Donald Trump Is Even Less Popular Than Those Clowns in Congress

Presidential Candidate Donald Trump Holds Media Tour At The Soon To Be Trump International Hotel
Sad! Photo: Drew Angerer/Bloomberg Finance LP/Getty Images

Donald Trump doesn’t like calling himself a politician. Politicians are “all talk, no action.” Americans have had it up to here with politicians — especially those clowns on Capitol Hill. One of the most common explanations for Trump’s rise is the country’s seething anger at Congress. But a Bloomberg poll released Tuesday shows that there is one political entity more widely despised than our federal legislature, and his name rhymes with Ronald Rump.

In the survey, 61 percent of respondents said they viewed Congress unfavorably, while 68 percent said the same of the GOP front-runner. Even more striking is the singular intensity of America’s dislike for the Donald: Fifty-three percent of respondents said they viewed him “very unfavorably,” while only 29 percent were that hard on our elected representatives.

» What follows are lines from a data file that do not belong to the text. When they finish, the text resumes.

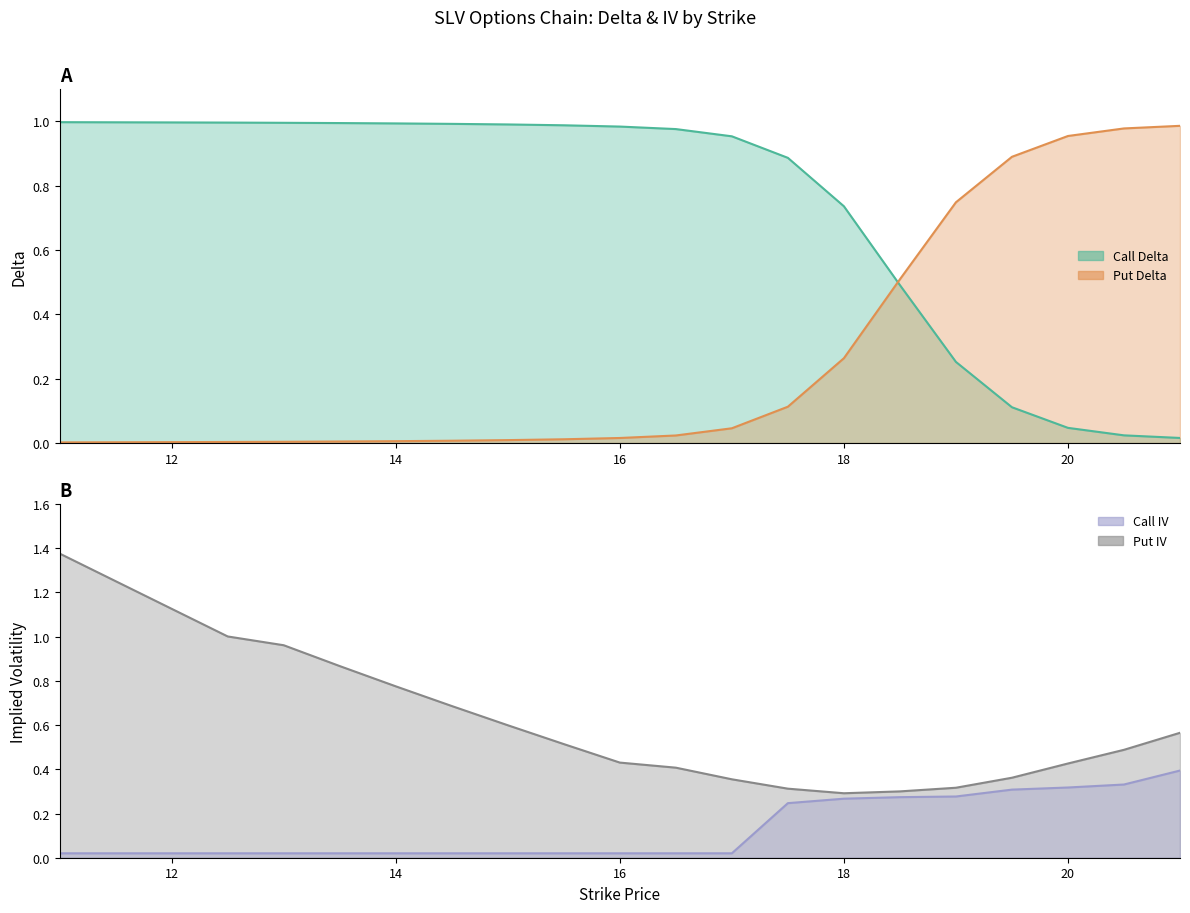

Reading left to right, transcribe all the data shown in this chart.

call_delta: 11=1.0	12=1.0	12.5=1.0	13=1.0	13.5=1.0	14=1.0	14.5=1.0	15=1.0	15.5=1.0	16=1.0	16.5=1.0	17=1.0	17.5=0.9	18=0.7	18.5=0.5	19=0.3	19.5=0.1	20=0.0	20.5=0.0	21=0.0
put_delta: 11=0.0	12=0.0	12.5=0.0	13=0.0	13.5=0.0	14=0.0	14.5=0.0	15=0.0	15.5=0.0	16=0.0	16.5=0.0	17=0.0	17.5=0.1	18=0.3	18.5=0.5	19=0.7	19.5=0.9	20=1.0	20.5=1.0	21=1.0
call_iv: 11=0.0	12=0.0	12.5=0.0	13=0.0	13.5=0.0	14=0.0	14.5=0.0	15=0.0	15.5=0.0	16=0.0	16.5=0.0	17=0.0	17.5=0.2	18=0.3	18.5=0.3	19=0.3	19.5=0.3	20=0.3	20.5=0.3	21=0.4
put_iv: 11=1.4	12=1.1	12.5=1.0	13=1.0	13.5=0.9	14=0.8	14.5=0.7	15=0.6	15.5=0.5	16=0.4	16.5=0.4	17=0.4	17.5=0.3	18=0.3	18.5=0.3	19=0.3	19.5=0.4	20=0.4	20.5=0.5	21=0.6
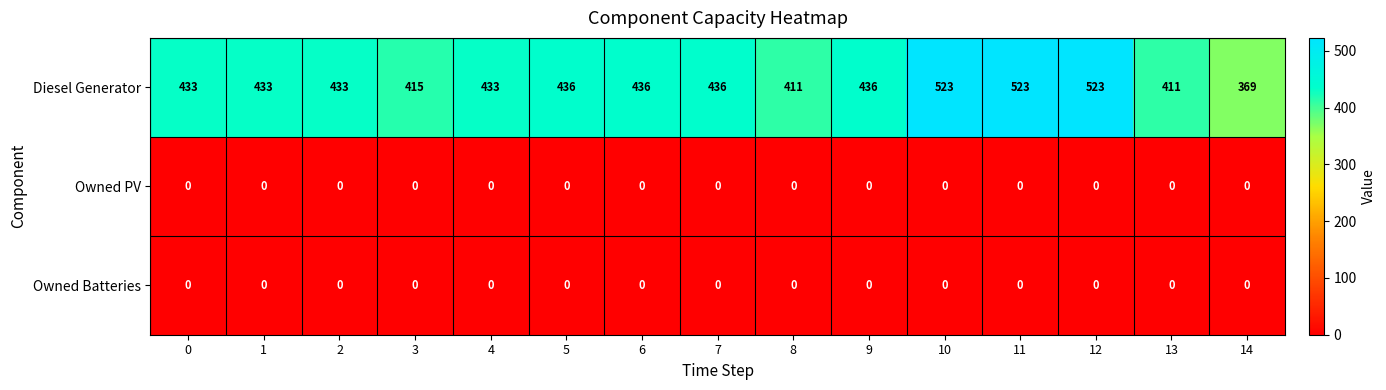

What is the difference between the highest and lowest values at 12?

523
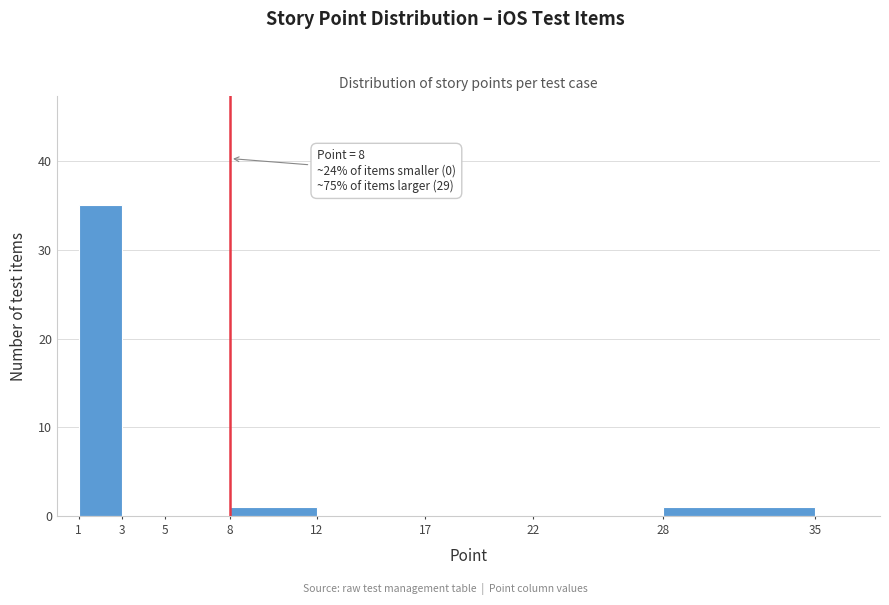

Which range on the x-axis has the tallest bar?

1 to 3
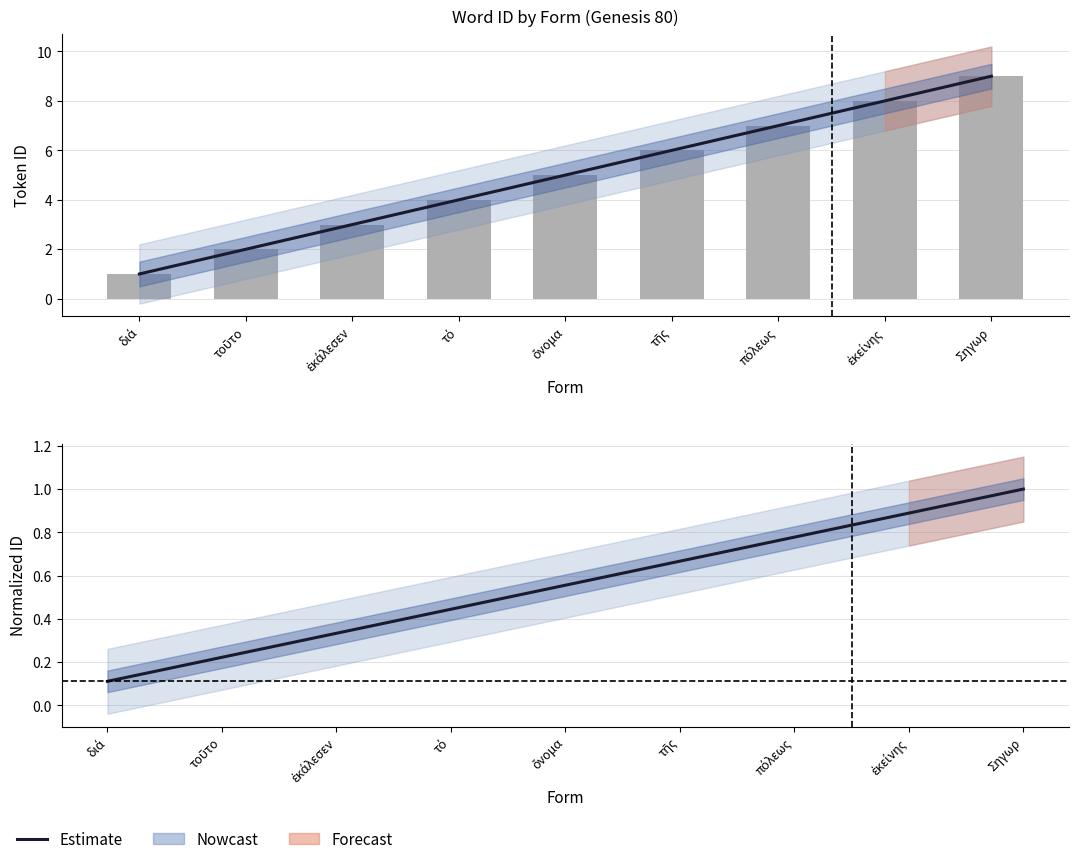

How many bars are there in total?

9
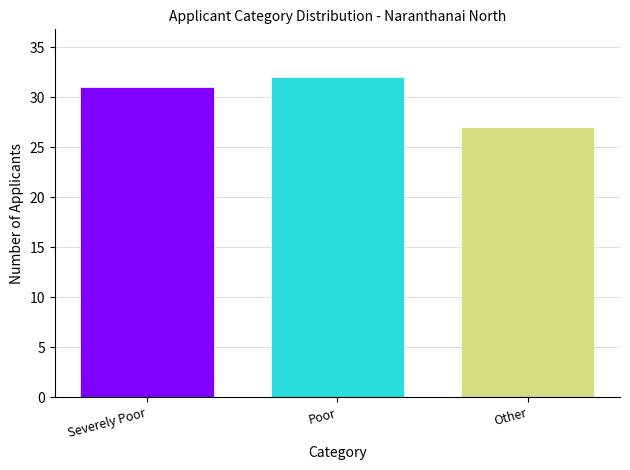

Reading right to left, what are all the values shown in this chart?

Other=27	Poor=32	Severely Poor=31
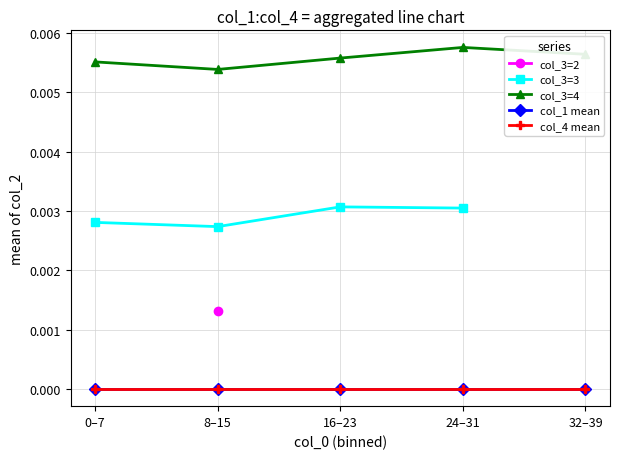

At which label does col_3=4 reach its minimum?

8–15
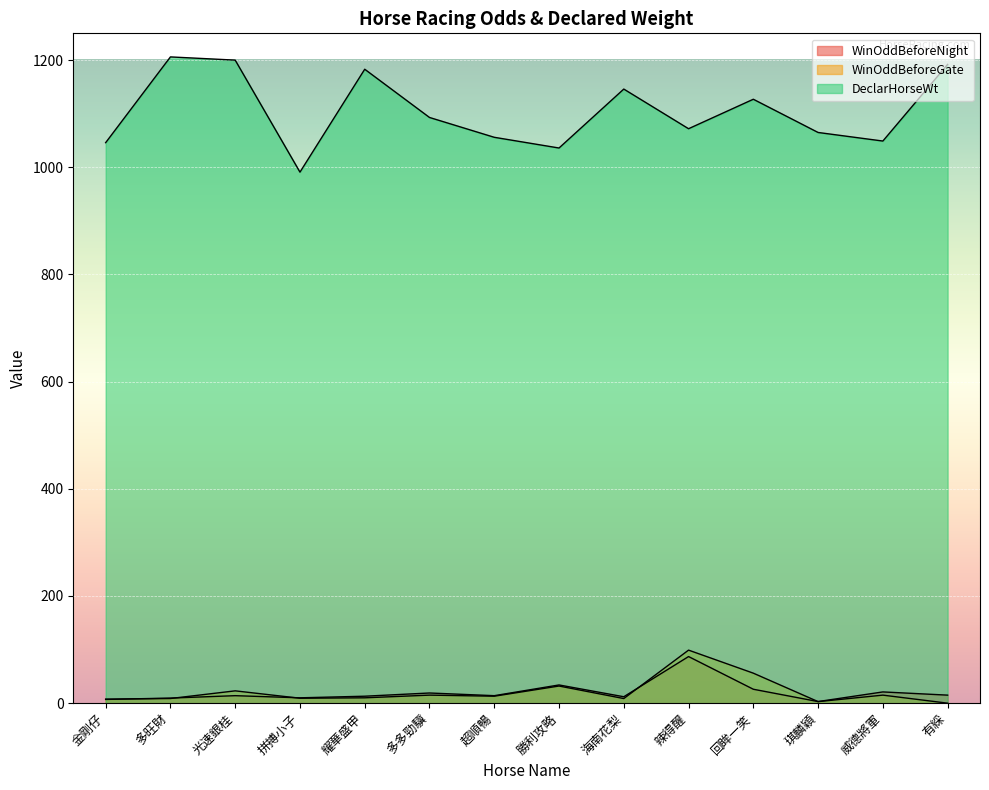

How many lines are shown in the chart?

3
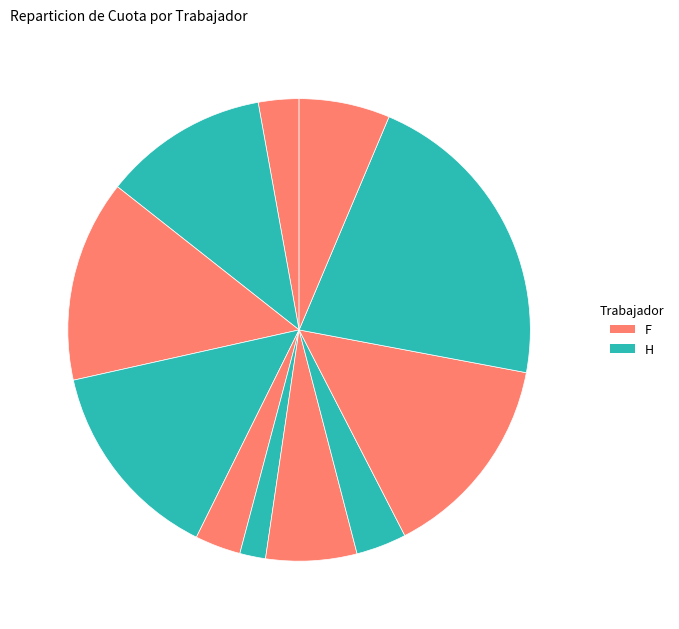

How many segments does this pie chart have?

11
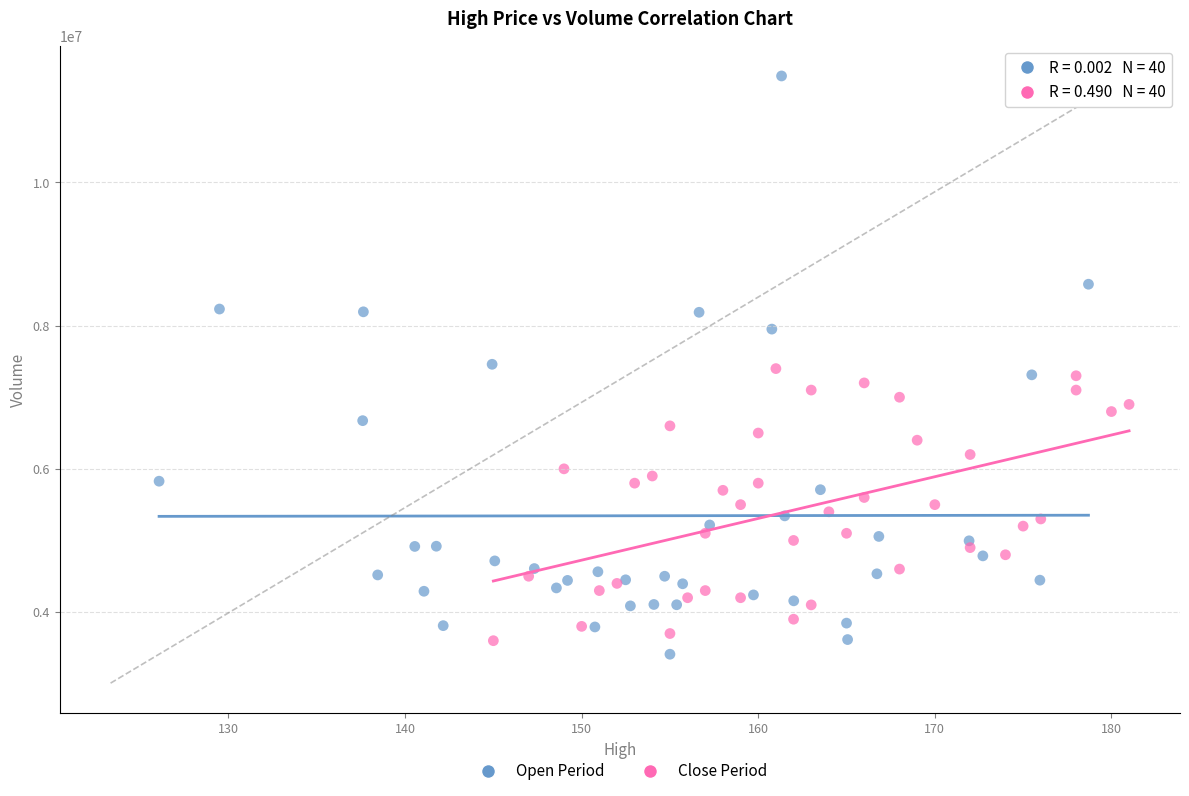

Which series reaches the minimum Y coordinate?

Open Period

The poll is hardly more encouraging for Trump’s party. As the Washington Post’s Philip Bump observes, America’s view of the GOP was just barely negative in December 2014. But the 2016 primary campaign has been roughly as good for the Republican brand as E. coli outbreaks have been for Chipotle’s — after a year of steady decline, 60 percent of Americans disapprove of the GOP, a full 27 percent more than those who smile on the party of Lincoln. Democrats, by contrast, boast 51 percent approval, with the president’s favorability at its highest point in three years.

In the land of the extremely unpopular, the slightly unpopular is queen. While 53 percent of Americans view Hillary Clinton unfavorably, she still crushes Trump in Bloomberg’s hypothetical general-election matchup, 54 to 36 percent. If Clinton is indicted or exposed as a “founding member of ISIS” (as Rudy Giuliani just alleged), the Democrats will still be good shape: Bernie Sanders outpolls the Donald 58 to 34 percent.

Bloomberg’s figures are consistent with those in other recent polls. An ABC–Washington Post survey from earlier this week put Trump’s disapproval at 67 percent. Although it’s true that Ronald Reagan polled 25 points behind Jimmy Carter early in the 1980 race, the Gipper was never as unpopular as the Donald, nor has any other presidential nominee posted an approval rating this bad at any time in modern history. The last primary candidate in either party this widely despised was David Duke, former KKK leader and current Trump supporter, in 1992.

To the extent that Trump has a plausible path to the White House, it involves wracking up massive victories among white working-class voters in Rust Belt swing states like Ohio and Pennsylvania. But a new poll from Franklin & Marshall College shows Trump trailing Clinton by 13 points in the Keystone State, albeit with 21 percent undecided.

Every time pundits have declared a ceiling on Trump’s support, the mogul has broken through it. Democrats shouldn’t take anything for granted. But abundant evidence suggests that however angry America is with Establishment politicians like Hillary Clinton, they hold pseudo-fascist former reality stars in even lower esteem.